ECONOMIC MOBILITY AMBASSADORS

Sacramento is part of a national cohort of eight cities through the Equitable Economic Mobility Initiative of the National League of Cities.

EEMI is designed to help cities prioritize the economic mobility of families while communities rebuild after the devastating, inequitable economic impacts of the COVID-19 pandemic. Many health and economic indicators point to the pandemic’s disproportionate impact on people of color, worsening longstanding systemic racial inequities.

Through EEMI, the City has assembled a team of eight local leaders of color who are doing community outreach to promote access to economic opportunities, including workforce training, small business development, and financial coaching. These Economic Mobility Ambassadors are receiving stipends for their work

GUARANTEED INCOME PROGRAM PARTNERSHIP

The City of Sacramento has made a $750,000 contribution to the Guaranteed Income Program offered by United Way California Capital Region.
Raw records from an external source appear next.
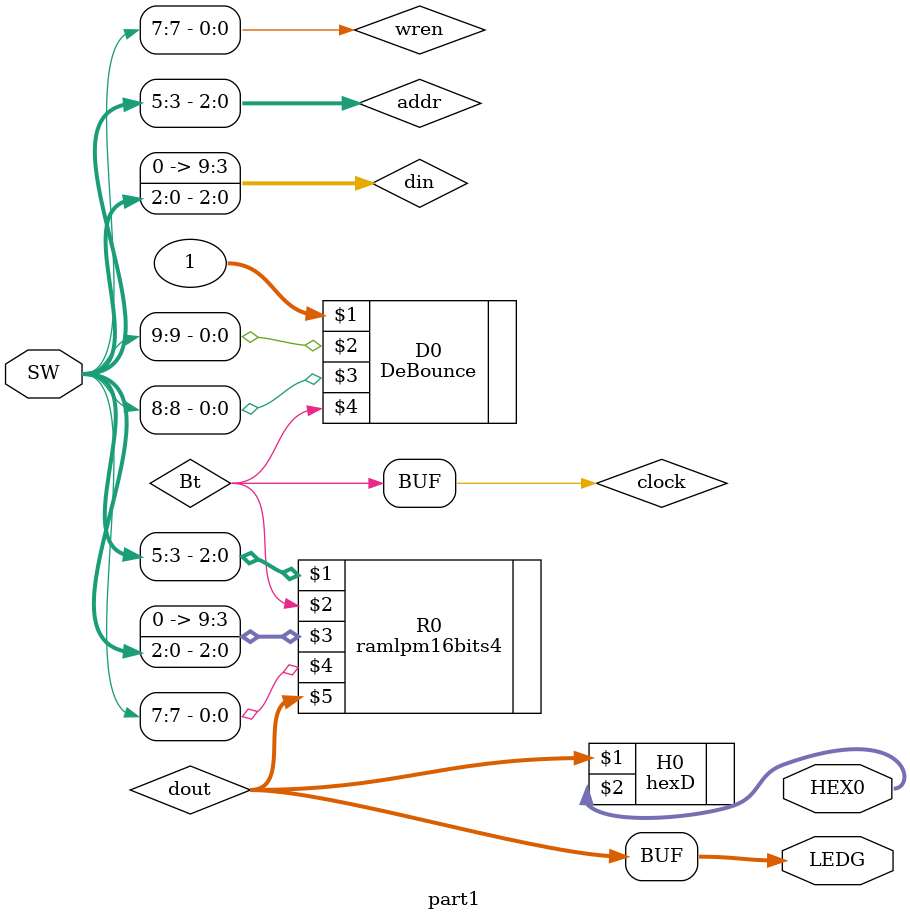
<source format=v>
module part1 (SW, LEDG, HEX0);
  input [9:0] SW;
  output [9:0] LEDG;
  output [0:6] HEX0;
  
  wire [9:0] din, dout;
  wire [2:0] addr;
  wire wren, clock;

  wire Bt;
  
  DeBounce D0(1, SW[9], SW[8], Bt);
  
  assign addr = SW[6:3];
  assign clock = Bt;
  assign din = SW[2:0];
  assign wren = SW[7];  
  assign LEDG = dout;

  ramlpm16bits4 R0 (addr, clock, din, wren, dout);
  
  hexD H0(dout, HEX0);

endmodule

</source>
This contribution will fund a second phase of the program, through which 80 households will receive $500 of income monthly for one year. Payments will begin in July 2023.

CITYSTART

The City of Sacramento has been awarded a $75,000 grant to participate in the CityStart initiative with Cities for Financial Empowerment Fund (CFE Fund) to focus on addressing wealth equity.

This grant will provide the City of Sacramento planning dollars and technical assistance to identify resident financial empowerment strategies, with a focus on the Black community. The City will engage the community in a series of careholder conversations to identify local financial empowerment challenges and opportunities.

Sacramento was one of eight partners chosen through a competitive process to participate. The eight new local government partners join 32 localities to date that have already completed the CityStart financial empowerment public blueprint process.

The City will work with CFE Fund and Bloomberg Philanthropies’ Greenwood Initiative, whose mission is to accelerate the pace of Black wealth accumulation in the U.S., on the design of its financial empowerment blueprint identifying actionable implementation steps based on the financial needs of residents, especially Black residents.